AKWESASNE — A federal judge agreed with an earlier court ruling that it would be unfair to disrupt owners now occupying parcels in dispute in the St. Regis Mohawk land-claim area.
However, U.S. District Court Judge Lawrence Kahn did agree that about 2,000 acres, known as the Bombay Triangle, are part of the reservation as drawn up in the Treaty of 1796 that established the original reservation boundaries.
Kahn said U.S. Census data showed Mohawk ownership and presence in the claimed areas and that the triangle “does not have a clearly ‘non-Indian’ character.”
Therefore, that specific portion of the Mohawks’ lawsuit can continue through the courts, if the tribe wants to pursue it.
Kahn accepted most of the recommendations made in October by Judge Therese Wiley Dancks.
She had dismissed the Mohawks’ claim to roughly 10,000 acres of land in the towns of Massena and Fort Covington as well as three islands in the St. Lawrence River, including Barnhart Island on which the New York Power Authority Robert Moses Power Dam is situated.
WANT TO NEGOTIATE
In a statement released Tuesday, Tribal Council chiefs said they favor a negotiated settlement to resolve lingering land-claim issues, even though continuing the legal challenge is still an option.
“We are disappointed that Judge Kahn dismissed the tribe and the United States’ arguments with regard to the island claims,” said Chief Ron LaFrance.
He said Kahn based his decision on perceived owner disruption and fairness issues “without fully addressing the ownership and occupation of the islands, where very little disruption would occur had the court allowed the claims to remain.
“Although we feel vindicated with regard to the claims to the original reservation, short of a negotiated settlement of the Mohawk claims, this 32-year-old legal battle is far from over,” he said.
Chief Paul Thompson said the Tribal Council still believes it can negotiate a settlement with the parties involved “rather than continuing to engage in this costly and protracted litigation” between the tribe, the state, Franklin and St. Lawrence counties and the towns of Brasher and Bombay.

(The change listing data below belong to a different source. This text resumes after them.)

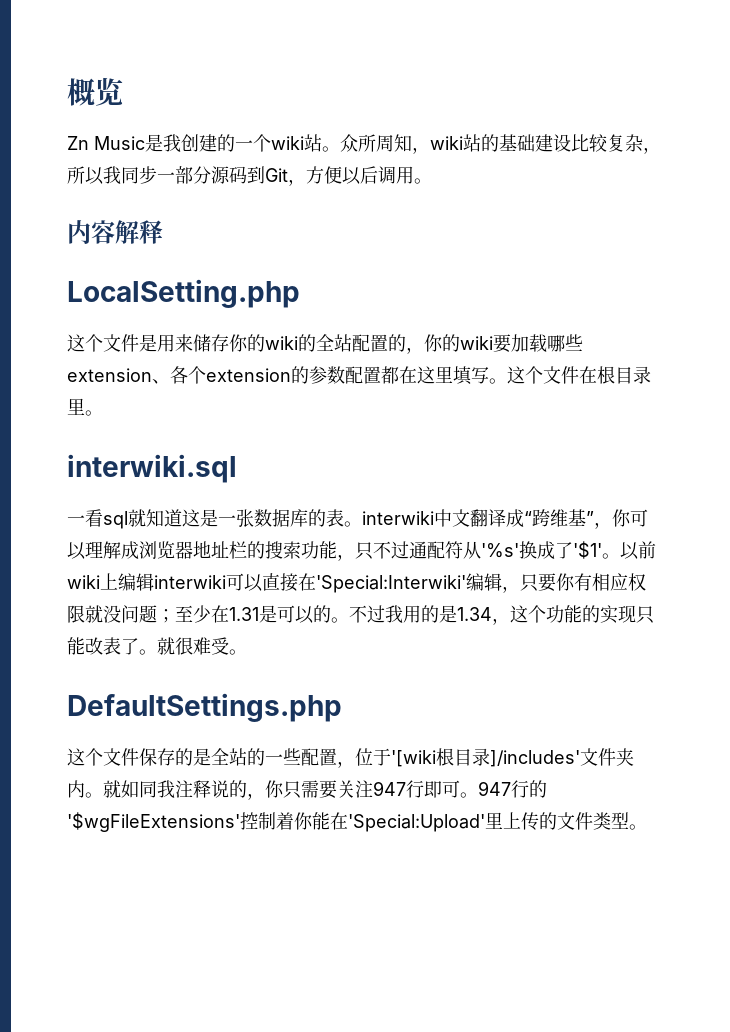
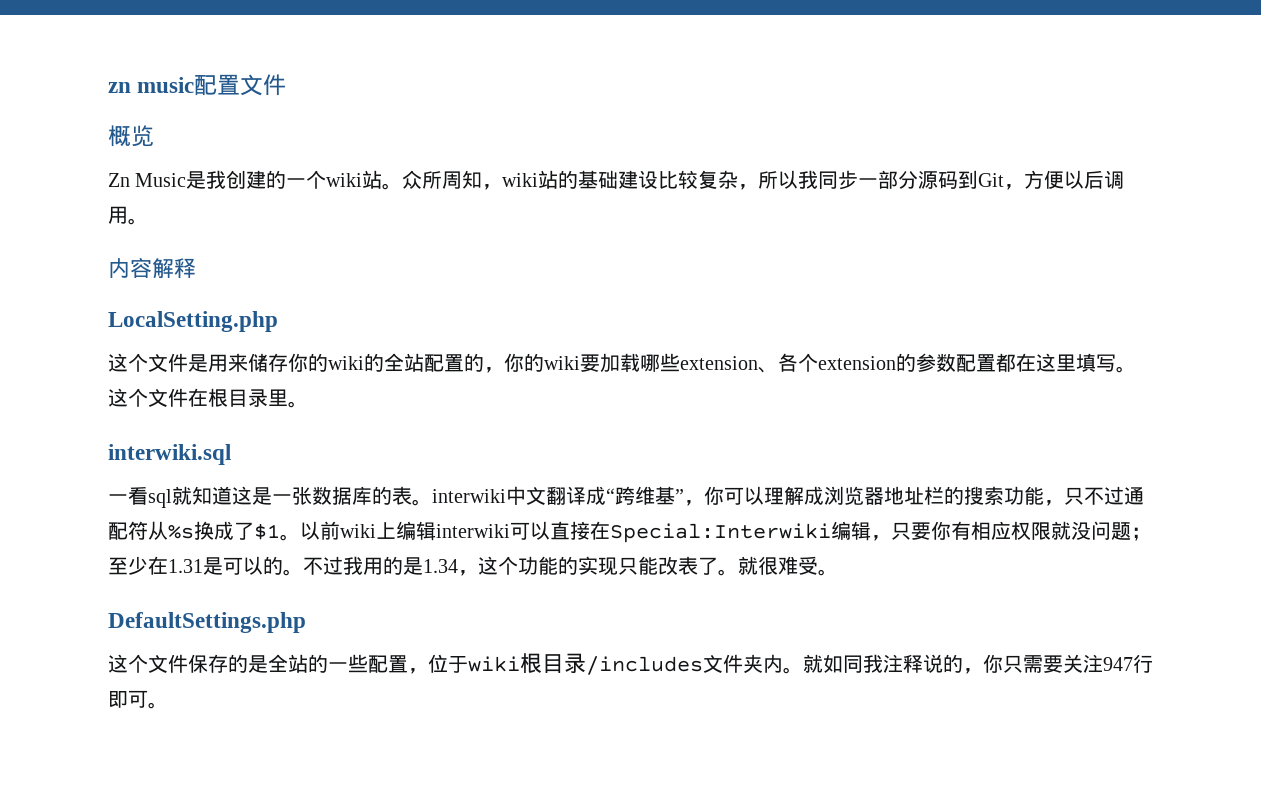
(67, 92) none -> [108,74,287,96] zn music配置文件 //
[481,541,602,559] '%s'换成了'$1' -> [168,521,280,540] %s换成了$1
[316,575,466,593] 'Special:Interwiki' -> [610,523,831,543] Special:Interwiki
[391,748,580,767] '[wiki根目录]/includes' -> [468,653,703,675] wiki根目录/includes
[478,780,547,798] [67,812,647,832] 947行的'$wgFileExtensions'控制着你能在'Special:Upload'里上传的文件类型。 -> (168, 705) none

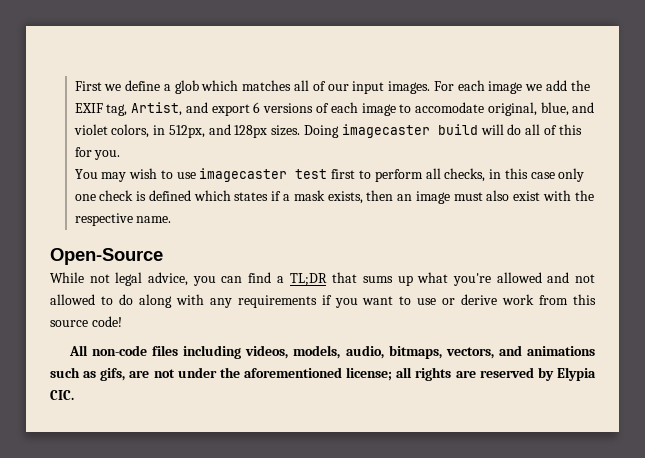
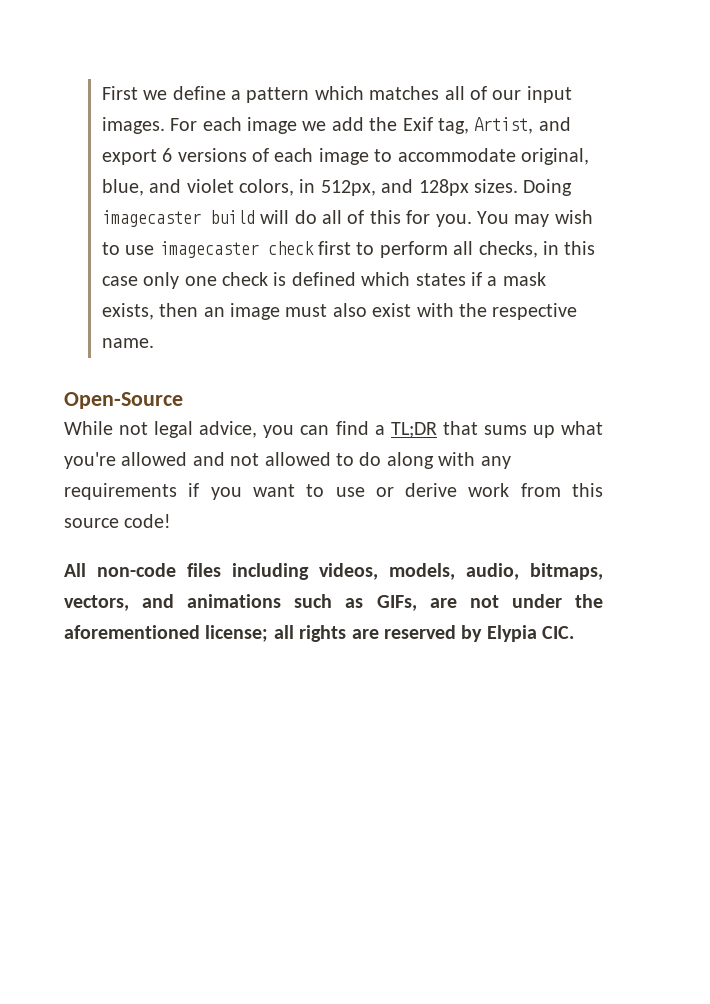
[174,80,199,94] glob -> [246,87,310,103] pattern
[74,103,103,113] EXIF -> [402,117,433,131] Exif
[415,102,485,113] accomodate -> [397,148,516,162] accommodate
(121, 155) // -> (472, 220) none
[295,169,328,179] test -> [267,241,314,255] check
[100,368,126,381] gifs, -> [376,595,417,611] GIFs,

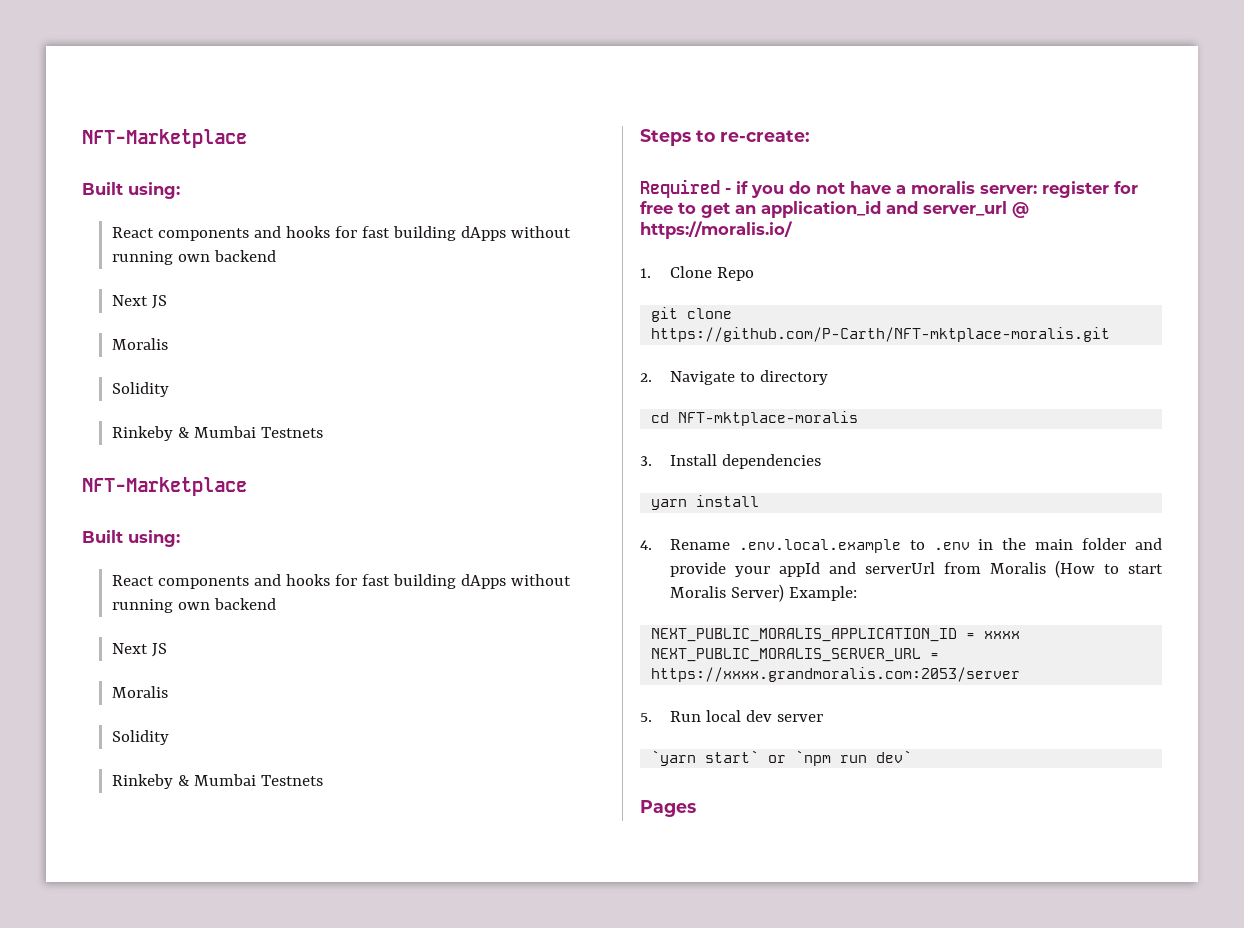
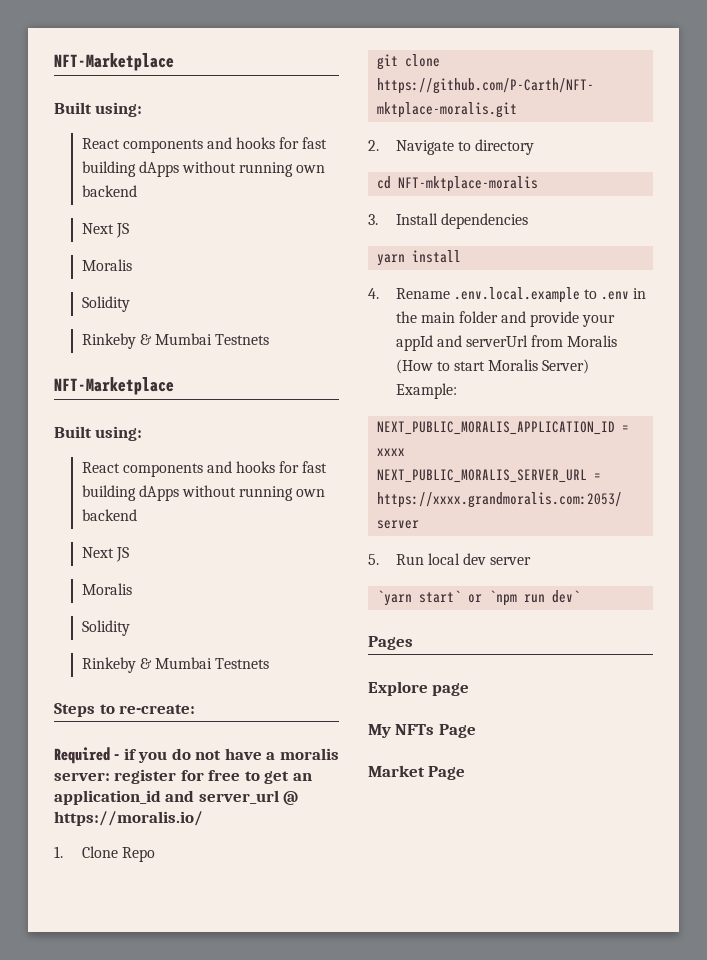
(696, 808) none -> [368,681,470,696] [368,724,476,738] [368,765,466,780] // Explore page // My NFTs Page // Market Page

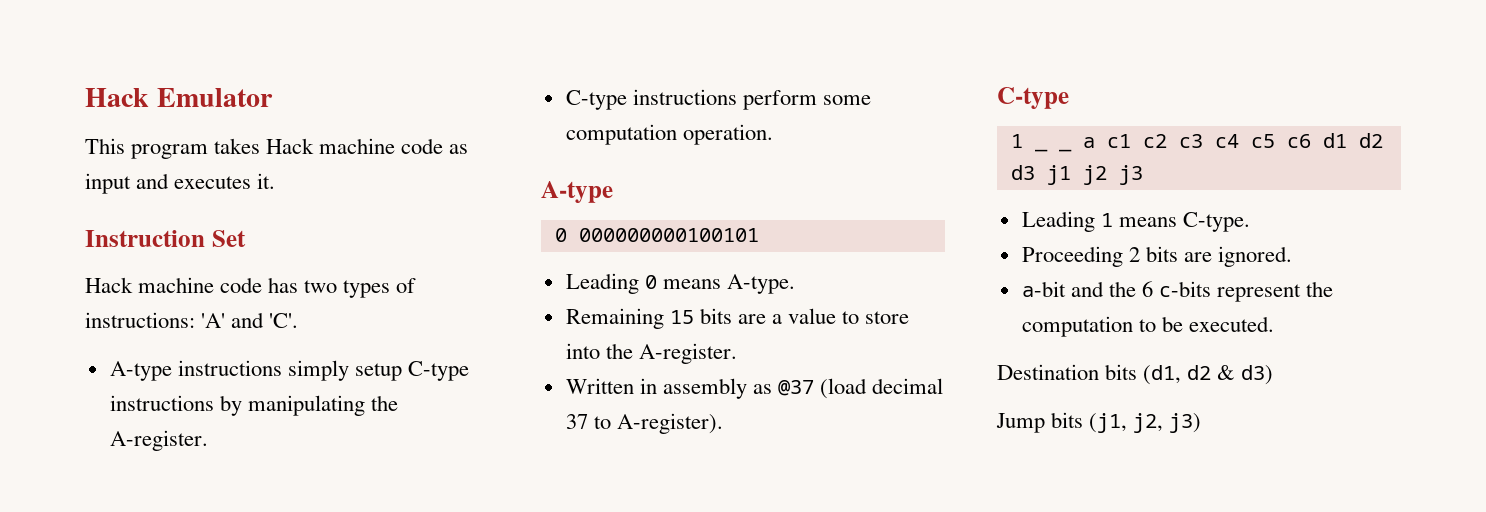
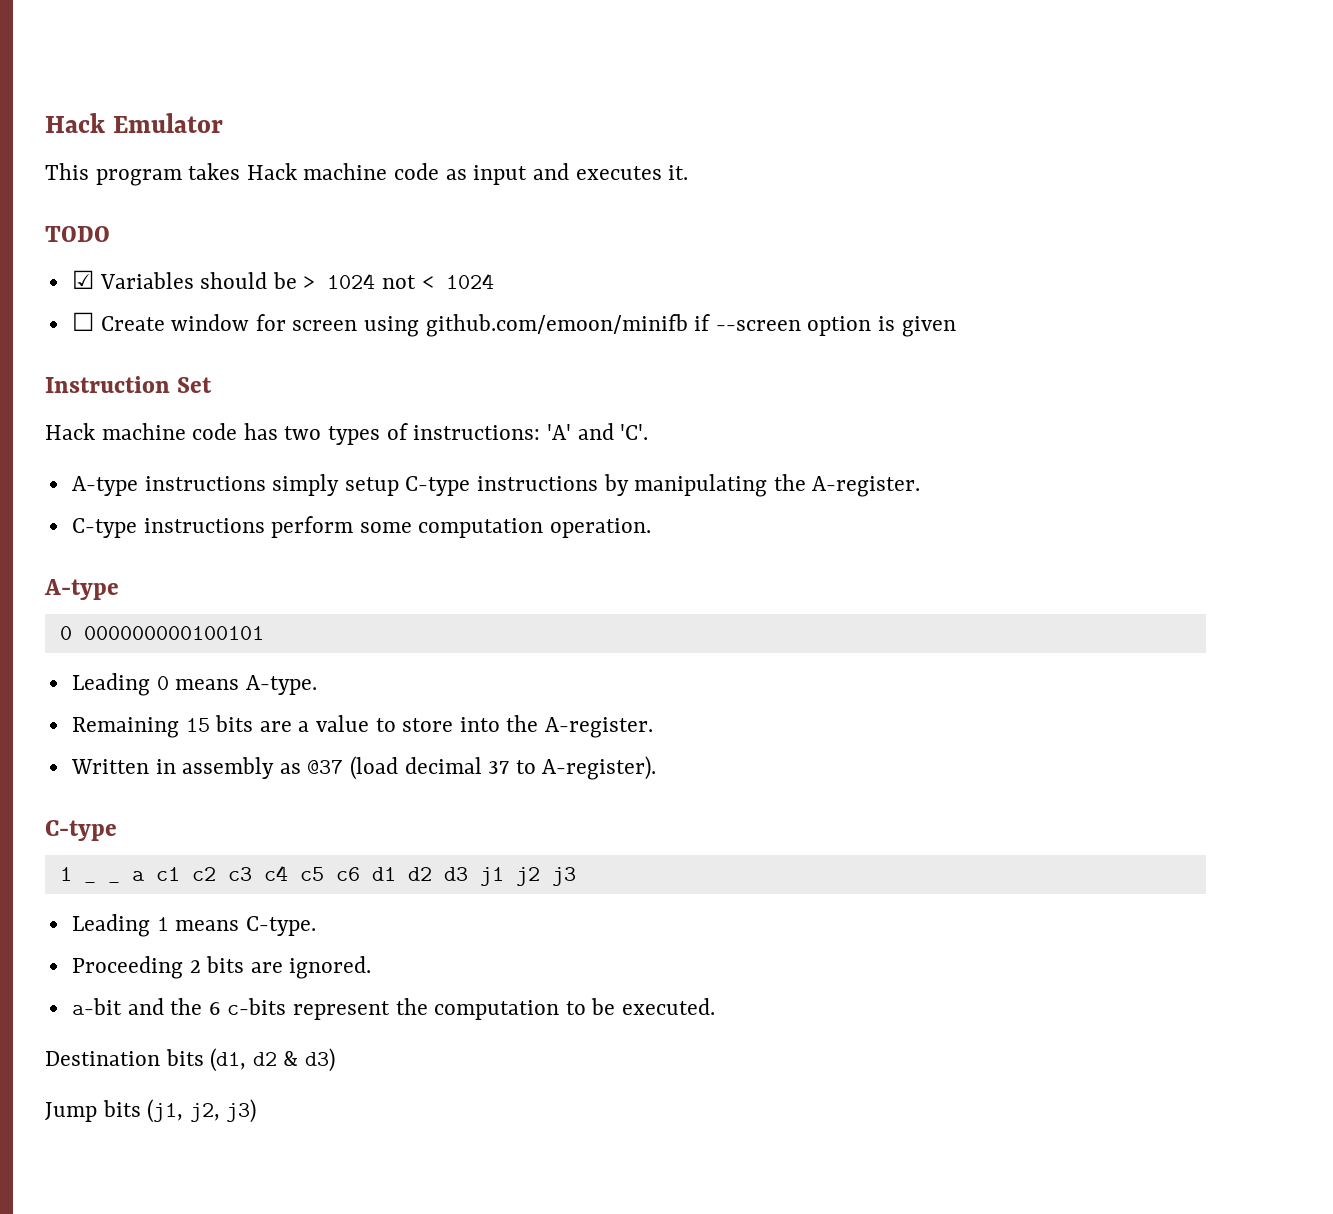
(276, 181) none -> [45,226,110,242] [71,270,494,289] [71,312,956,337] // TODO // ☑ Variables should be > 1024 not < 1024 // ☐ Create window for screen using github.com/emoon/minifb if --screen option is given

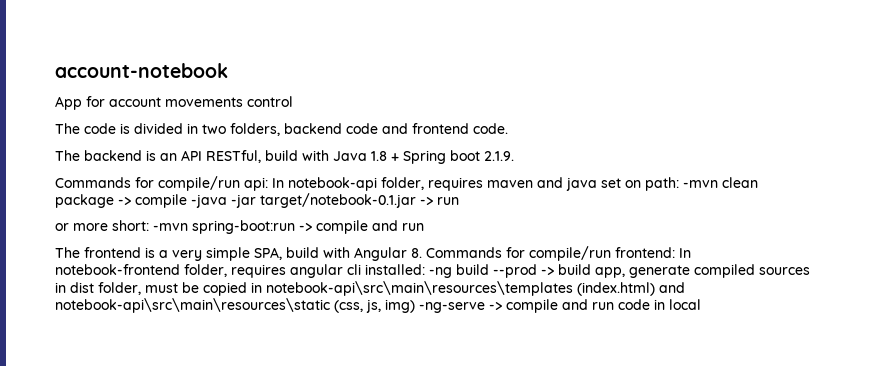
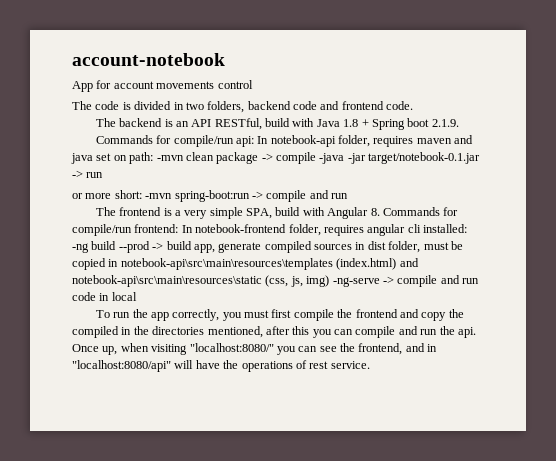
(701, 304) none -> [95,309,464,321] [72,326,476,338] [72,343,438,355] [72,360,370,372] // To run the app correctly, you must first compile the frontend and copy the compiled in the directories mentioned, after this you can compile and run the api. Once up, when visiting "localhost:8080/" you can see the frontend, and in "localhost:8080/api" will have the operations of rest service.

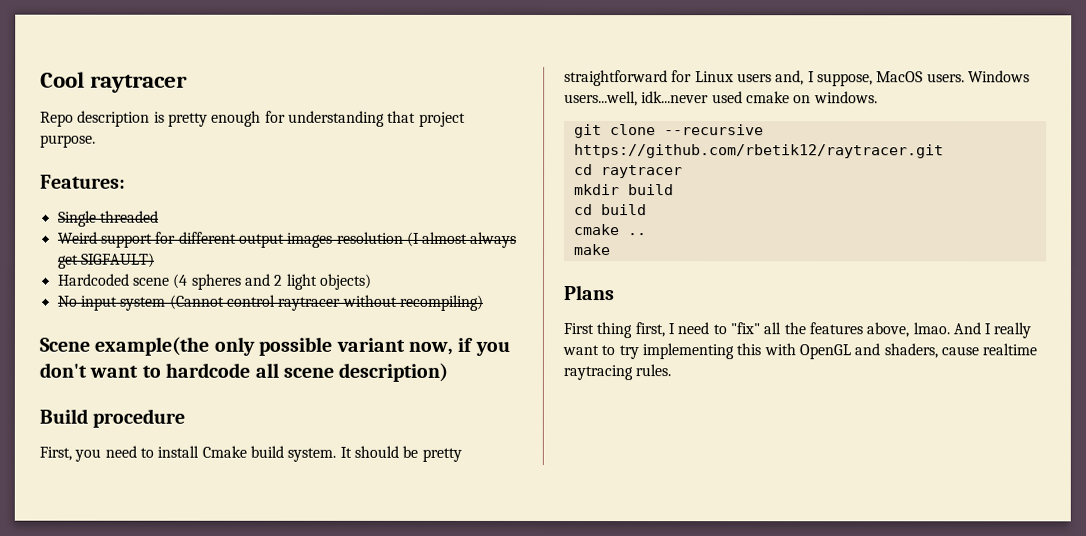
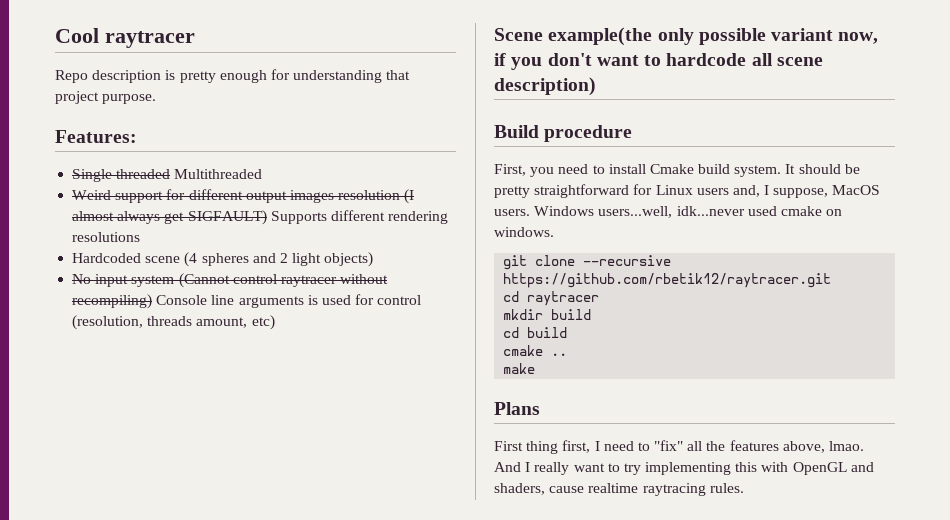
(159, 216) none -> [174,169,263,179] Multithreaded
(155, 260) none -> [270,210,449,224] [72,232,141,242] Supports different rendering resolutions
(483, 302) none -> [156,294,422,308] [72,315,275,330] Console line arguments is used for control (resolution, threads amount, etc)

“Resolution would bring clarity as well as financial benefits to the local governments and surrounding communities,” he said.
A news release from the Tribal Council states that while land claims remain important to Mohawks, “a legal loss will not change the makeup of the lands at issue and will not resolve the long-standing disputes.”
The parties “could continue to litigate land issues indefinitely” since there are also separate land-into-trust and a reservation-boundary claims to resolve.
LaFrance said the parties have spent millions on the legal battle, “and it is time to come together and resolve the matter among the Mohawks and our neighbors and partners.”
The starting point would be the 2005 settlement that was never ratified by the counties, which would have let Mohawks buy disputed lands from willing sellers and have those parcels forever recognized as part of the St. Regis Reservation from then on.
The 2005 agreement was part of a plan to allow for sharing of slot-machine revenue between the state and counties, which has meant millions to those involved.
But Thompson said that while the state, counties and town have gotten their money, the Mohawks have received none of what they were supposed to receive because the deal was never ratified.
And that may be where Gov. Andrew Cuomo can help.
“We believe … we are closer than ever before to reaching accord with the counties and towns,” said Thompson, referring to a promise the governor made in May to find a positive outcome to the dispute.
He said the tribe “believes the governor will honor his commitment to see a negotiated resolution of our land claims.”
The chief said Kahn’s ruling “does not change the fact that negotiated settlement remains in all parties’ best interest” and that the tribe would rather spend its money “on economic development that benefits the North Country than to continue litigation that, at the end of the day, benefits no one.”
LaFrance agreed, saying “we prefer a negotiated settlement to taking lands into trust” which he said is “expensive and time consuming, and while it remains an option to the tribe, would result in lands being taken without agreement of the local governments.
“We understand that this will only continue the disputes over land that we’ve all endured for hundreds of years,” he said.